Things to do
A. In the forum thread on cognitive function tests, which test typed ENTPness as ENTP on the latest attempt?
B. State whether each statement agrees with the forum thread on cognitive function tests, answering yes or no and quoting the deciding words: (i) uncertain scored higher in Fi than in Ti. (ii) Innogen's highest score was in Fi. (iii) ENTPness reports that Te came out very low on the other test.
C. Continue the forum thread on cognitive function tests with a further reply after its final post.

Your Dominant function is: Your Secondary function is:


----------



## ENTPness (Apr 18, 2015)

PaladinX said:


> How is that any different from the mypersonality.info test?


I haven't gotten every possible result on that one.

Also note that I just took a different functions test again, the keys2cognition one, and that one did type me as ENTP this time, with Fe my third most used and "good" function despite seeming practically nonexistent on this test. Te was also very low despite being the highest one here. So yeah, all pretty subjective, all depends on how you define these vague concepts we call "functions."


----------



## uncertain (May 26, 2012)

Hmm, got high in both Ti and Fi:

Te: 12
Ti: 19
Fe: 8
Fi 20
Se: 12
Si: 9
Ne:5
Ni: 7

Ti is surprisingly high and Ne/Ni surprisingly low


----------



## Innogen (Oct 22, 2014)

Te: 14
_Ti: 17_
Fe: 10
*Fi: 19*
Se: 4
_Si: 16_
Ne: 8
*Ni: 21*

lolwuttermelon?

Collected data
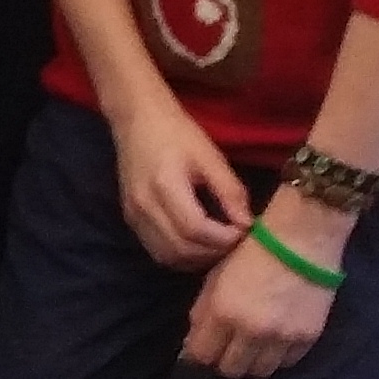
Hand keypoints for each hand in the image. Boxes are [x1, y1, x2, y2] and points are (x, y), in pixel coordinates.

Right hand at [109, 96, 253, 268]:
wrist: (137, 119)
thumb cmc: (177, 132)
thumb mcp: (210, 156)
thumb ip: (230, 191)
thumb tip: (247, 224)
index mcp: (164, 186)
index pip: (196, 229)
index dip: (224, 238)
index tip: (245, 231)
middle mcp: (143, 206)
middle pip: (182, 249)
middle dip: (214, 252)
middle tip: (236, 241)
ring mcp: (133, 215)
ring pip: (168, 257)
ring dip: (197, 258)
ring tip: (219, 244)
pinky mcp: (130, 219)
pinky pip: (157, 251)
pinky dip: (181, 255)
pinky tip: (198, 244)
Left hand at [184, 225, 335, 377]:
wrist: (303, 240)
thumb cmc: (252, 250)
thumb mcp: (216, 276)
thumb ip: (202, 312)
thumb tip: (192, 343)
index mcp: (223, 312)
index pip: (201, 356)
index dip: (198, 355)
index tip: (201, 349)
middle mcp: (252, 330)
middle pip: (231, 370)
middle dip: (224, 361)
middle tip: (226, 348)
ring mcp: (282, 337)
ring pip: (259, 372)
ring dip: (251, 362)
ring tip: (251, 347)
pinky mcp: (308, 338)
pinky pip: (287, 363)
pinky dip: (277, 357)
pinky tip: (274, 342)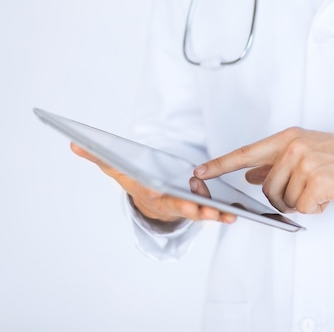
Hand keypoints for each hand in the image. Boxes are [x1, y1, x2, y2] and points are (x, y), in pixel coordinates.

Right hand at [70, 142, 236, 223]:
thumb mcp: (119, 170)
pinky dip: (221, 214)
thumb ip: (100, 157)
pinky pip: (211, 212)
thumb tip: (74, 143)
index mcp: (150, 191)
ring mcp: (184, 207)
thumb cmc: (139, 183)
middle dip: (188, 207)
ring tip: (226, 213)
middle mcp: (167, 202)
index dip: (154, 190)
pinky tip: (234, 214)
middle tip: (200, 208)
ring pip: (198, 211)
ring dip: (211, 214)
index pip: (151, 190)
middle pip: (178, 205)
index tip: (158, 190)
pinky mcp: (199, 209)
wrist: (152, 205)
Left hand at [194, 128, 333, 213]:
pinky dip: (315, 208)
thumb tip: (250, 174)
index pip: (246, 153)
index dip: (220, 164)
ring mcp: (305, 164)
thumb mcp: (306, 150)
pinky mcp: (317, 183)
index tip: (200, 172)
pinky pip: (302, 208)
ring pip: (284, 200)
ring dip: (301, 202)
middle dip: (282, 197)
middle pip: (267, 187)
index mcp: (287, 138)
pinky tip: (328, 195)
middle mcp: (293, 148)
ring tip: (321, 188)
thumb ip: (275, 162)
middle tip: (305, 191)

Answers to each task
A. The keys2cognition test.

B.
(i) Yes: "Ti: 19" and "Fi 20".
(ii) No: "Ni: 21".
(iii) Yes: "Te was also very low despite being the highest one here."

C.
Some of the questions here, at least for me, cause some confusion between Fi, Ni and Ti. All three of these functions tend to be pretty stubborn, right? Like, look at "I can become separated from others because of my ideas." Fi can relate, Ni can relate, Ti can relate, and even Si can relate. But oh well. It's harder to manipulate the answers to get the functions you want, and I guess that's a good thing. LOL


----------



## Recede (Nov 23, 2011)

Ti: 16
Ni: 14
Fe: 13
Fi/Te: 10
Ne: 6
Si: 5
Se: 4

o.o

"I pretend to be nice to people so that they don’t bother me while I am thinking."
"I like to be left in peace to think about ideas."
"I get along with everybody."
"I daydream a lot."

I think most of the ones I chose "YES" or "yes" for had more to do with being a Nine and an introvert than functions.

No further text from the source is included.